WORK TASK: Update the data starting at the line containing "### MCP Server Implementation" and ending at the line containing "- Implement accounting-specific": replace "Reuse" with "Leverage" and leave everything else unchanged.

***** RECORDS SUPPLIED *****

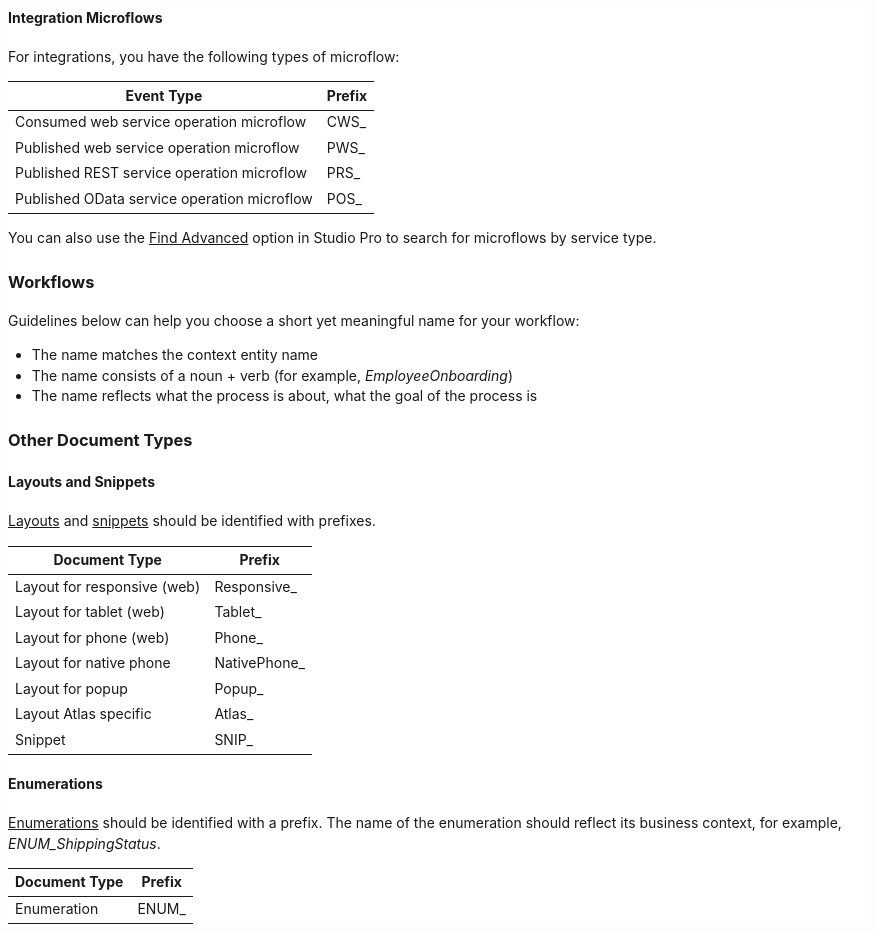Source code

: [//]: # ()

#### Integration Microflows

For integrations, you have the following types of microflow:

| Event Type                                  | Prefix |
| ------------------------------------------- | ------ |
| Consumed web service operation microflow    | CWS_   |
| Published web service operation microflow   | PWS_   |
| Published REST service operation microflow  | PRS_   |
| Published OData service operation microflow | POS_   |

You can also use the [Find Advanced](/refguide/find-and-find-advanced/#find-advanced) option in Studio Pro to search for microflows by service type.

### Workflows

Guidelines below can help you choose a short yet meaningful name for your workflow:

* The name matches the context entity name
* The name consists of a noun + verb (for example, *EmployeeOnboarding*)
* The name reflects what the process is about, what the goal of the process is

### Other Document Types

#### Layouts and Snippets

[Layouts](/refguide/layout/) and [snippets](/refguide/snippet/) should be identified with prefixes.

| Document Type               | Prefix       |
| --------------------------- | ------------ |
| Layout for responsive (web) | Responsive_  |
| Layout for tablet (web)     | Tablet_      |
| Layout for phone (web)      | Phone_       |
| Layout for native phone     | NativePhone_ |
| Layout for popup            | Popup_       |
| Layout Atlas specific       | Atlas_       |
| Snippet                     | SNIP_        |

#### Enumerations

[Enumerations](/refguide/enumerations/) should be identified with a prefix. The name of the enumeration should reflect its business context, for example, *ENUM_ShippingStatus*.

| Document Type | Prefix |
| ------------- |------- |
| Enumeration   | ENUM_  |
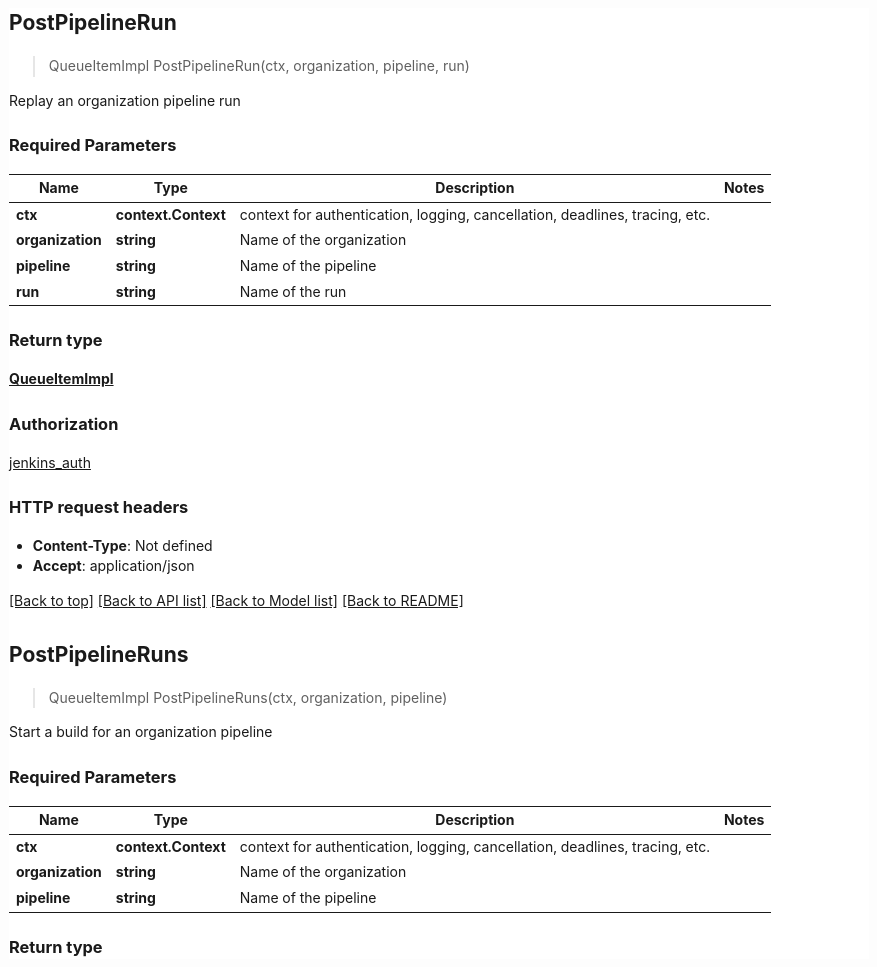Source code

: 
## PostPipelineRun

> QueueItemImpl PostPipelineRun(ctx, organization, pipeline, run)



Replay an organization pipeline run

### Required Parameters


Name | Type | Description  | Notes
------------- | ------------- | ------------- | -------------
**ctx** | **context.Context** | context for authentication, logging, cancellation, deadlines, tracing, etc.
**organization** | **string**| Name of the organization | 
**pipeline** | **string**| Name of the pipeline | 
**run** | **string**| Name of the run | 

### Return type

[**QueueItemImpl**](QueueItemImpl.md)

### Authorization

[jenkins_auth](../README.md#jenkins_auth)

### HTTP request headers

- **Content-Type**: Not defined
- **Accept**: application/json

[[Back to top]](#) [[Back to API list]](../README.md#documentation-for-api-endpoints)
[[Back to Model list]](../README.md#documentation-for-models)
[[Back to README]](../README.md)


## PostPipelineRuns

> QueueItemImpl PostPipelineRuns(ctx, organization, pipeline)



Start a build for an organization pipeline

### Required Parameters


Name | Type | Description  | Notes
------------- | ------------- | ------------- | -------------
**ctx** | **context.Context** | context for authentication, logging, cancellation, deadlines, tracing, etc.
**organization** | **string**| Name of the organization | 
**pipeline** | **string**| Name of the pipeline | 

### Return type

*****
***** RECORDS SUPPLIED *****

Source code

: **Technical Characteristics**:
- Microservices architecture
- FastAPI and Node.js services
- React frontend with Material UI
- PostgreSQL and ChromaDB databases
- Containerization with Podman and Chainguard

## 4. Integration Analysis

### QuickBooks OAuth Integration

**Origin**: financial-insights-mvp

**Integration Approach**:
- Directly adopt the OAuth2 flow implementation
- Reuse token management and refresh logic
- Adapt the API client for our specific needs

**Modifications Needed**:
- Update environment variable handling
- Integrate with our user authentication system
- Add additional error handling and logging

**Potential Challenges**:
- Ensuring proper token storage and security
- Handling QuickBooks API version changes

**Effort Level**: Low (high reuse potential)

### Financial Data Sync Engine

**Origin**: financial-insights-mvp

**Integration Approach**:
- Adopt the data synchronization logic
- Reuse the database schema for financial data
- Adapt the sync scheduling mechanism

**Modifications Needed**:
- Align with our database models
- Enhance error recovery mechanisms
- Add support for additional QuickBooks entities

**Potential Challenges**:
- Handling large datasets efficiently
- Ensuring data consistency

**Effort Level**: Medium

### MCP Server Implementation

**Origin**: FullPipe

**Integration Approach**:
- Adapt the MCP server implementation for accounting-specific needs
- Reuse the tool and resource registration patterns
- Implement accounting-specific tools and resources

*****

REPLY TO THE EXERCISE:
### MCP Server Implementation

**Origin**: FullPipe

**Integration Approach**:
- Adapt the MCP server implementation for accounting-specific needs
- Leverage the tool and resource registration patterns
- Implement accounting-specific tools and resources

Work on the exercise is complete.